==== Selected passage ====

Brand pointed out that if EUV is introduced at 7nm, it will still be necessary to use double-patterning on the critical layers. Liebmann argued that would still be better than pushing for even greater degrees of multiple patterning with 193nm illumination.
“Explain to me how to do first metal with quad patterning,” he said. “It requires design innovation at a very fundamental level. Eventually we will get there but we are trying to put it off, because it will not be well received.”
Asked whether the advent of an economically viable EUV solution would enable design rules to be relaxed again, Arabi argued that every new node brings with it more design rules, process corners, design-rule checks and design for manufacturing issues.
“That’s why we like EUV, because it has the promise of doing away with double patterning and triple patterning,” he said.
Interconnect scaling
Liebmann argued that interconnect scaling offered another challenge.
“At 14nm the wiring pitch is 64nm,” he said. “At 7nm the wiring pitch is 32nm. With 193nm illumination, we can do 40nm pitch, and double patterning will not get you to 32nm, so we will be looking at something else.”
He argued that EUV lithography will enable the industry to make 32nm, 1D gratings, which will demand very restrictive design rules.
Materials
What materials will have to be pressed into service to keep the industry moving to denser nodes?
Brand at Applied Materials argued that it is fairly clear that in terms of increasing the electrostatic coupling to, and control of the gate, the industry will have to gate-all-around structures. Beyond the silicon and germanium used in current processes, the industry may have to move to 3:5 materials, but as brand pointed out “lots of things have to be perfected [to use them] ,such as creating the gate dielectrics and doing the doping.”
Liebmann pointed out that as wiring moves to a 32nm pitch, the space for actual wiring material will be under pressure because of issue with scaling the lining materials necessary to stop the metallisation diffusing in to the bulk.
Brand said there were good ideas on the table to scale down the lining materials for a few more nodes.
He brought up another issue that needs addressing: at 32nm, the dimensions of the wiring are approaching that of the mean free path of electrons in copper, which increases their resistivity. This may mean that it will make sense to use tungsten, in which the electron mean free path is shorter than in copper, as the best conductor over short distances.
Arabi at Qualcomm said that there are good ideas for transistor scaling at 7nm and 5nm, such as moving to 3:5 materials, using silicon/germanium, and building nanowires, but “it’s really the interconnect that worries me and the power density.”
Asked about the potential of grapheme, he said that as a designer, he needed both mobility and a band gap. To achieve this would mean doping the grapheme, which might in turn undermine its advantages as a conductor.

====

### Work order
Translate this sentence from the passage on chip scaling into Spanish: "Brand said there were good ideas on the table to scale down the lining materials for a few more nodes."

==== Records shown ====

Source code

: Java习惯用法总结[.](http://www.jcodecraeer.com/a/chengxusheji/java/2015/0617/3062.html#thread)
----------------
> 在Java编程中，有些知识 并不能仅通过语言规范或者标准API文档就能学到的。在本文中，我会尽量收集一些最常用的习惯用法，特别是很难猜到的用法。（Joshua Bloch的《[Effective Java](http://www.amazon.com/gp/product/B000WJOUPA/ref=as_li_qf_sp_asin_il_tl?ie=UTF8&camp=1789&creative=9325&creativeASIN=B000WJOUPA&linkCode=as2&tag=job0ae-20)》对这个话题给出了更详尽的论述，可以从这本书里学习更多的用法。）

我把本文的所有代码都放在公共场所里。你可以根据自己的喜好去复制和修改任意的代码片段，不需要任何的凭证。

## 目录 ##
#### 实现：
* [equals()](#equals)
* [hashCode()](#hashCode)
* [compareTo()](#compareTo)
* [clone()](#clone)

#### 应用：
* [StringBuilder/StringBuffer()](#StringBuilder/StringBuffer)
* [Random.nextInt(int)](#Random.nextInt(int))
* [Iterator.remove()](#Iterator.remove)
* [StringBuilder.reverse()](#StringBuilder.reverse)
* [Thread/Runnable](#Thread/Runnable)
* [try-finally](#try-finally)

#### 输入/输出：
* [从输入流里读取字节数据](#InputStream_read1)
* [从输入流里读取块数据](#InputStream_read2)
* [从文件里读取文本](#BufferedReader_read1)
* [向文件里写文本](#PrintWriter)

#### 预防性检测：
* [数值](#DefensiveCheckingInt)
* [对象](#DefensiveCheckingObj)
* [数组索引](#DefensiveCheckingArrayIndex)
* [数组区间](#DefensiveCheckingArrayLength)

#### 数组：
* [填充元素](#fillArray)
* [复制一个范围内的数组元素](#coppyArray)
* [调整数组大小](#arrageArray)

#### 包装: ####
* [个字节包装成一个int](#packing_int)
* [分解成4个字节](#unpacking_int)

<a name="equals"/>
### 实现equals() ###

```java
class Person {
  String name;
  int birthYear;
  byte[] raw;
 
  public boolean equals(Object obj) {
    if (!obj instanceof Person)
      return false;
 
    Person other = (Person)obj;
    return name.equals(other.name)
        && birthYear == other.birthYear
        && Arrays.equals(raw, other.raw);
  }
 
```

====

### Solution below
Brand dijo que había buenas ideas sobre la mesa para reducir la escala de los materiales de revestimiento durante algunos nodos más.